Ik keek om me heen en zag dat het weiland waarin de boom stond waar de gier in zat, grensde aan twee boerderijen. De eerste boerderij was duidelijk niet toegankelijk voor vogelaar-bezoek, maar de tweede boerderij oogde zo stil en verlaten, dat ik direct een plannetje op voelde komen. Ik liep het erf op en belde aan. Niemand. Ook de schuur zat dicht en het weiland bestond uit goede stevige grond met relatief kort gras..... Durf ik? Tuurlijk durf ik. Als ik uiteindelijk toch gesnapt wordt, ga ik wel Frans praten, daar schrikken mensen vaak van.

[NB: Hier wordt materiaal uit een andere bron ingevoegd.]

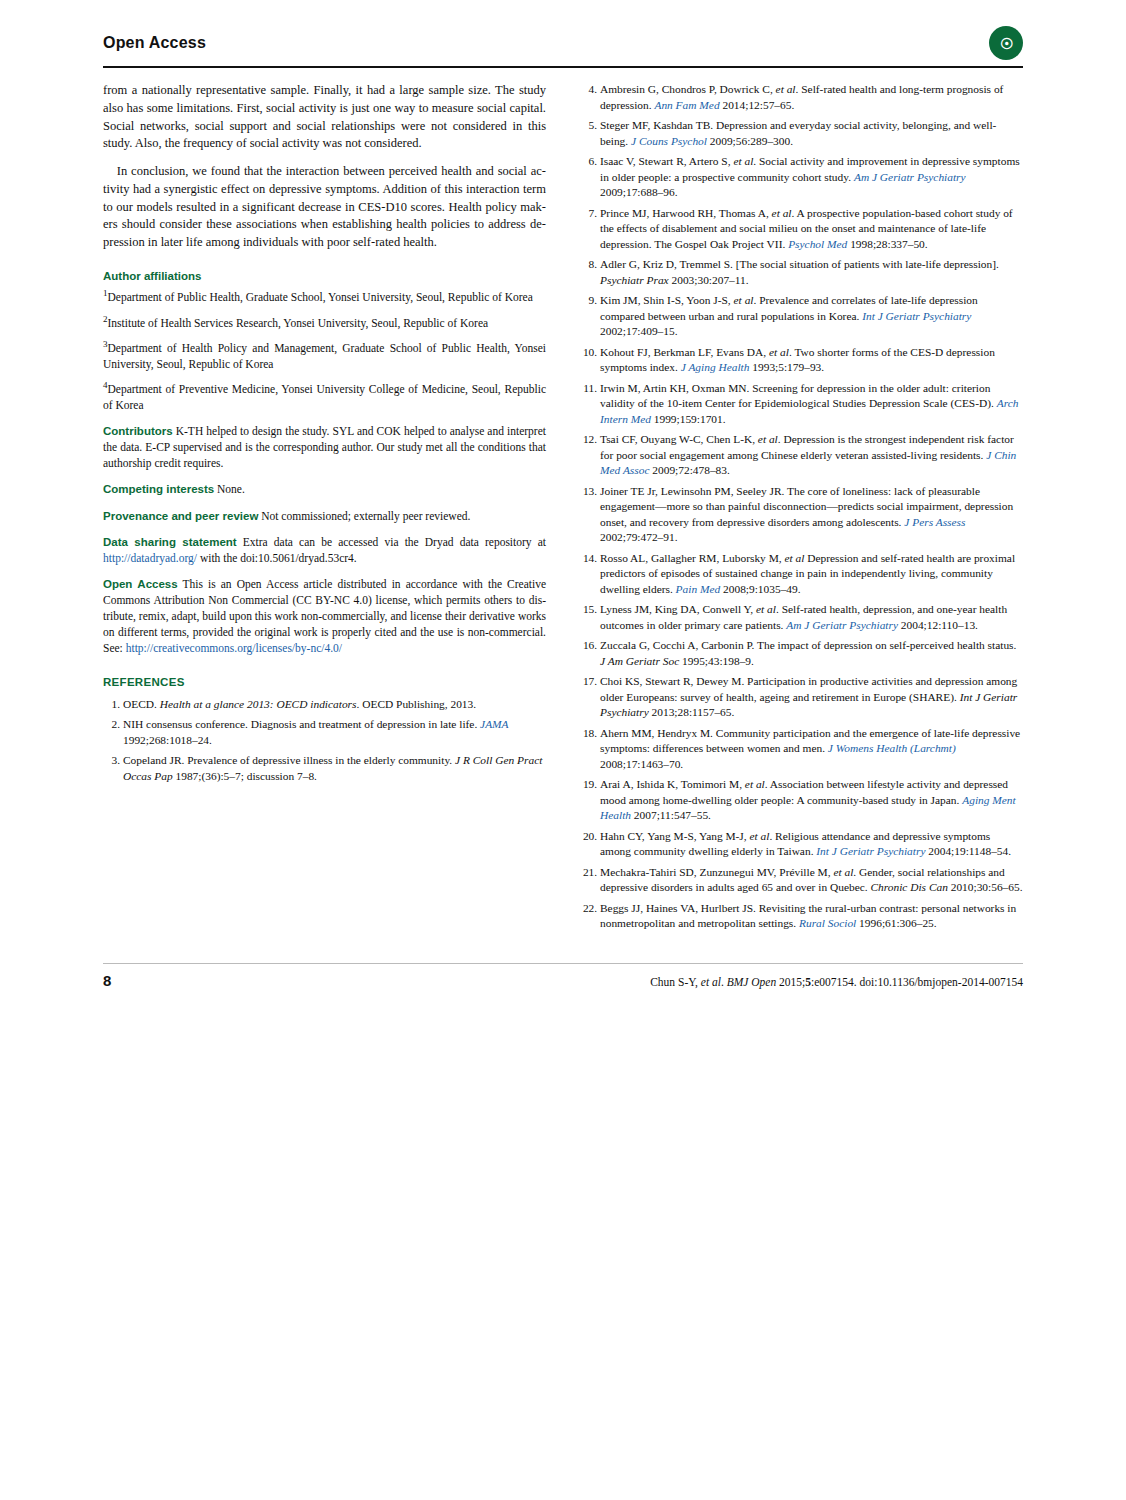Open Access
☉
from a nationally representative sample. Finally, it had a large sample size. The study also has some limitations. First, social activity is just one way to measure social capital. Social networks, social support and social relationships were not considered in this study. Also, the frequency of social activity was not considered.
In conclusion, we found that the interaction between perceived health and social activity had a synergistic effect on depressive symptoms. Addition of this interaction term to our models resulted in a significant decrease in CES-D10 scores. Health policy makers should consider these associations when establishing health policies to address depression in later life among individuals with poor self-rated health.
Author affiliations
1Department of Public Health, Graduate School, Yonsei University, Seoul, Republic of Korea
2Institute of Health Services Research, Yonsei University, Seoul, Republic of Korea
3Department of Health Policy and Management, Graduate School of Public Health, Yonsei University, Seoul, Republic of Korea
4Department of Preventive Medicine, Yonsei University College of Medicine, Seoul, Republic of Korea
Contributors K-TH helped to design the study. SYL and COK helped to analyse and interpret the data. E-CP supervised and is the corresponding author. Our study met all the conditions that authorship credit requires.
Competing interests None.
Provenance and peer review Not commissioned; externally peer reviewed.
Data sharing statement Extra data can be accessed via the Dryad data repository at http://datadryad.org/ with the doi:10.5061/dryad.53cr4.
Open Access This is an Open Access article distributed in accordance with the Creative Commons Attribution Non Commercial (CC BY-NC 4.0) license, which permits others to distribute, remix, adapt, build upon this work non-commercially, and license their derivative works on different terms, provided the original work is properly cited and the use is non-commercial. See: http://creativecommons.org/licenses/by-nc/4.0/
REFERENCES
OECD. Health at a glance 2013: OECD indicators. OECD Publishing, 2013.
NIH consensus conference. Diagnosis and treatment of depression in late life. JAMA 1992;268:1018–24.
Copeland JR. Prevalence of depressive illness in the elderly community. J R Coll Gen Pract Occas Pap 1987;(36):5–7; discussion 7–8.
Ambresin G, Chondros P, Dowrick C, et al. Self-rated health and long-term prognosis of depression. Ann Fam Med 2014;12:57–65.
Steger MF, Kashdan TB. Depression and everyday social activity, belonging, and well-being. J Couns Psychol 2009;56:289–300.
Isaac V, Stewart R, Artero S, et al. Social activity and improvement in depressive symptoms in older people: a prospective community cohort study. Am J Geriatr Psychiatry 2009;17:688–96.
Prince MJ, Harwood RH, Thomas A, et al. A prospective population-based cohort study of the effects of disablement and social milieu on the onset and maintenance of late-life depression. The Gospel Oak Project VII. Psychol Med 1998;28:337–50.
Adler G, Kriz D, Tremmel S. [The social situation of patients with late-life depression]. Psychiatr Prax 2003;30:207–11.
Kim JM, Shin I-S, Yoon J-S, et al. Prevalence and correlates of late-life depression compared between urban and rural populations in Korea. Int J Geriatr Psychiatry 2002;17:409–15.
Kohout FJ, Berkman LF, Evans DA, et al. Two shorter forms of the CES-D depression symptoms index. J Aging Health 1993;5:179–93.
Irwin M, Artin KH, Oxman MN. Screening for depression in the older adult: criterion validity of the 10-item Center for Epidemiological Studies Depression Scale (CES-D). Arch Intern Med 1999;159:1701.
Tsai CF, Ouyang W-C, Chen L-K, et al. Depression is the strongest independent risk factor for poor social engagement among Chinese elderly veteran assisted-living residents. J Chin Med Assoc 2009;72:478–83.
Joiner TE Jr, Lewinsohn PM, Seeley JR. The core of loneliness: lack of pleasurable engagement—more so than painful disconnection—predicts social impairment, depression onset, and recovery from depressive disorders among adolescents. J Pers Assess 2002;79:472–91.
Rosso AL, Gallagher RM, Luborsky M, et al Depression and self-rated health are proximal predictors of episodes of sustained change in pain in independently living, community dwelling elders. Pain Med 2008;9:1035–49.
Lyness JM, King DA, Conwell Y, et al. Self-rated health, depression, and one-year health outcomes in older primary care patients. Am J Geriatr Psychiatry 2004;12:110–13.
Zuccala G, Cocchi A, Carbonin P. The impact of depression on self-perceived health status. J Am Geriatr Soc 1995;43:198–9.
Choi KS, Stewart R, Dewey M. Participation in productive activities and depression among older Europeans: survey of health, ageing and retirement in Europe (SHARE). Int J Geriatr Psychiatry 2013;28:1157–65.
Ahern MM, Hendryx M. Community participation and the emergence of late-life depressive symptoms: differences between women and men. J Womens Health (Larchmt) 2008;17:1463–70.
Arai A, Ishida K, Tomimori M, et al. Association between lifestyle activity and depressed mood among home-dwelling older people: A community-based study in Japan. Aging Ment Health 2007;11:547–55.
Hahn CY, Yang M-S, Yang M-J, et al. Religious attendance and depressive symptoms among community dwelling elderly in Taiwan. Int J Geriatr Psychiatry 2004;19:1148–54.
Mechakra-Tahiri SD, Zunzunegui MV, Préville M, et al. Gender, social relationships and depressive disorders in adults aged 65 and over in Quebec. Chronic Dis Can 2010;30:56–65.
Beggs JJ, Haines VA, Hurlbert JS. Revisiting the rural-urban contrast: personal networks in nonmetropolitan and metropolitan settings. Rural Sociol 1996;61:306–25.
8
Chun S-Y, et al. BMJ Open 2015;5:e007154. doi:10.1136/bmjopen-2014-007154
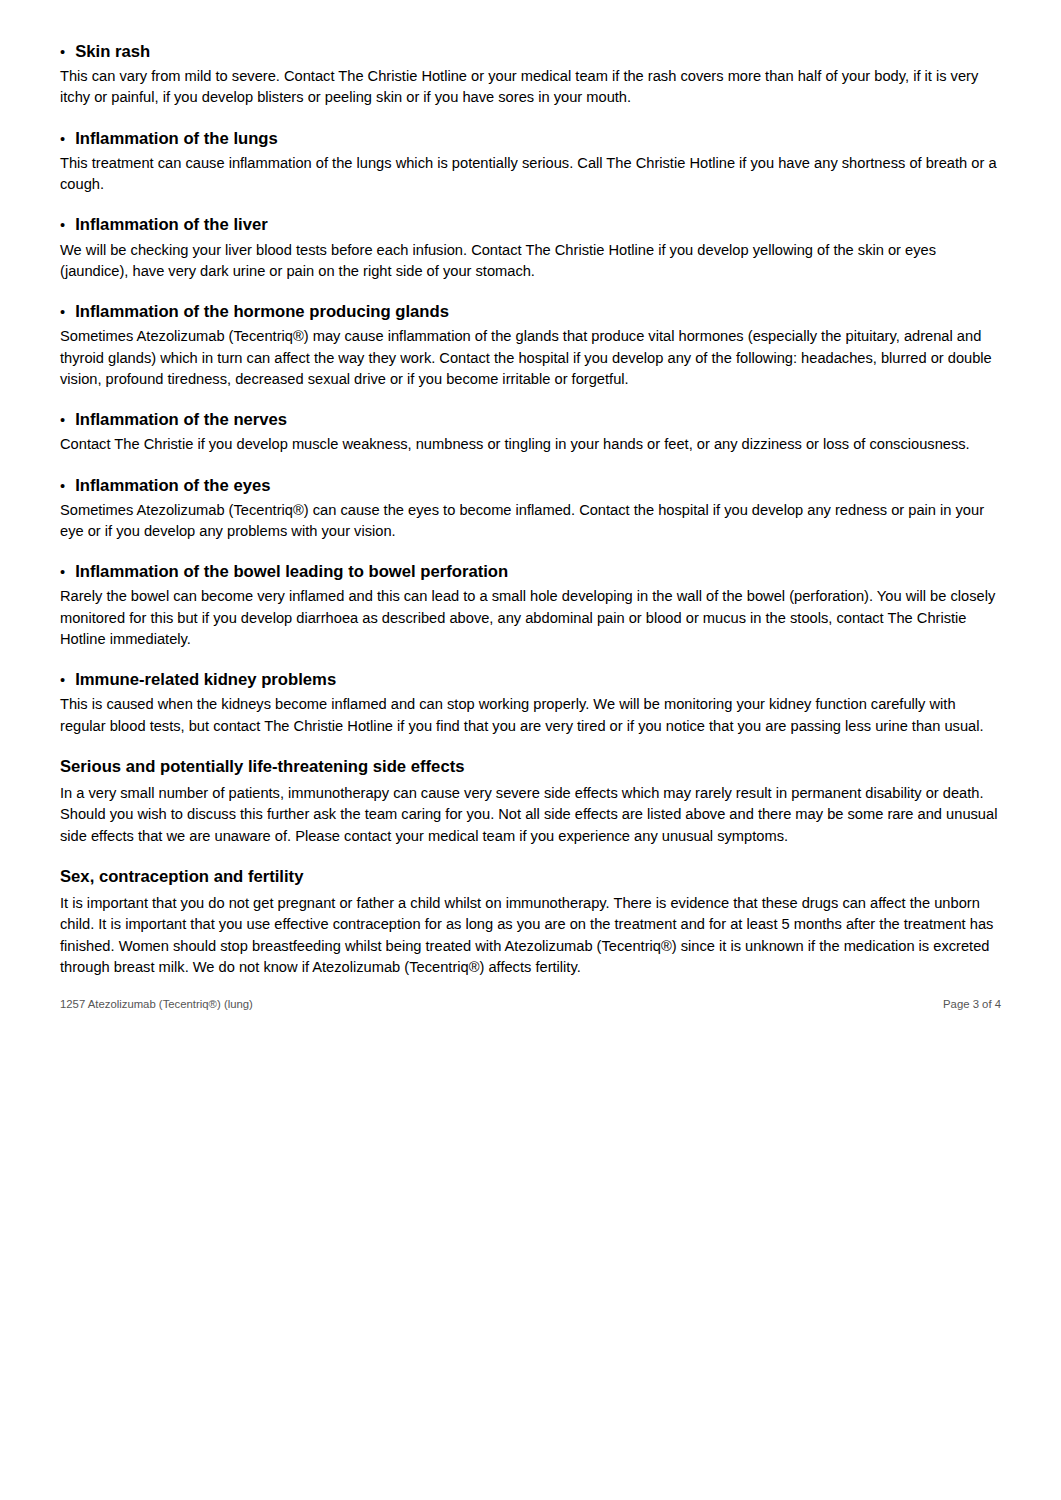•
Skin rash
This can vary from mild to severe. Contact The Christie Hotline or your medical team if the rash covers more than half of your body, if it is very itchy or painful, if you develop blisters or peeling skin or if you have sores in your mouth.
•
Inflammation of the lungs
This treatment can cause inflammation of the lungs which is potentially serious. Call The Christie Hotline if you have any shortness of breath or a cough.
•
Inflammation of the liver
We will be checking your liver blood tests before each infusion. Contact The Christie Hotline if you develop yellowing of the skin or eyes (jaundice), have very dark urine or pain on the right side of your stomach.
•
Inflammation of the hormone producing glands
Sometimes Atezolizumab (Tecentriq®) may cause inflammation of the glands that produce vital hormones (especially the pituitary, adrenal and thyroid glands) which in turn can affect the way they work. Contact the hospital if you develop any of the following: headaches, blurred or double vision, profound tiredness, decreased sexual drive or if you become irritable or forgetful.
•
Inflammation of the nerves
Contact The Christie if you develop muscle weakness, numbness or tingling in your hands or feet, or any dizziness or loss of consciousness.
•
Inflammation of the eyes
Sometimes Atezolizumab (Tecentriq®) can cause the eyes to become inflamed. Contact the hospital if you develop any redness or pain in your eye or if you develop any problems with your vision.
•
Inflammation of the bowel leading to bowel perforation
Rarely the bowel can become very inflamed and this can lead to a small hole developing in the wall of the bowel (perforation). You will be closely monitored for this but if you develop diarrhoea as described above, any abdominal pain or blood or mucus in the stools, contact The Christie Hotline immediately.
•
Immune-related kidney problems
This is caused when the kidneys become inflamed and can stop working properly. We will be monitoring your kidney function carefully with regular blood tests, but contact The Christie Hotline if you find that you are very tired or if you notice that you are passing less urine than usual.
Serious and potentially life-threatening side effects
In a very small number of patients, immunotherapy can cause very severe side effects which may rarely result in permanent disability or death. Should you wish to discuss this further ask the team caring for you. Not all side effects are listed above and there may be some rare and unusual side effects that we are unaware of. Please contact your medical team if you experience any unusual symptoms.
Sex, contraception and fertility
It is important that you do not get pregnant or father a child whilst on immunotherapy. There is evidence that these drugs can affect the unborn child. It is important that you use effective contraception for as long as you are on the treatment and for at least 5 months after the treatment has finished. Women should stop breastfeeding whilst being treated with Atezolizumab (Tecentriq®) since it is unknown if the medication is excreted through breast milk. We do not know if Atezolizumab (Tecentriq®) affects fertility.
1257 Atezolizumab (Tecentriq®) (lung)
Page 3 of 4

Ik ben naar deze machtige aaseter toe gelopen in een zig-zag patroon, om hem niet op te jagen, en ben tot op een meter of twintig gekomen. Ik heb mijn foto gemaakt (tegen het licht in, met weinig kennis van fotografie) en ben vervolgens een kwartier in het gras gaan zitten om te genieten van het moment. De vale gier heeft me geen blik waardig gekeurd en ik ben op een zeker moment maar weer weggelopen, om mijn pakkans niet te groot te laten worden.
Terugkijkend op deze dag, weet ik me nog te herinneren dat ik had bedacht dat deze ene overgebleven gier waarschijnlijk de reis naar Spanje niet meer gehaald heeft. Hij was waarschijnlijk ziek, of verzwakt en heeft zijn 'familieleden' niet meer kunnen volgen toen zij de thuisreis weer aangevat hadden. Ik ben die middag weer naar Utrecht teruggereden met een dubbel gevoel: Een unieke waarneming en een unieke foto, die niemand me meer af kon nemen, maar ook een schuldgevoel omdat ik gespijbeld had van mijn werk. En zomaar iemands weiland ingelopen, zonder om toestemming te vragen..... Foei, Michel.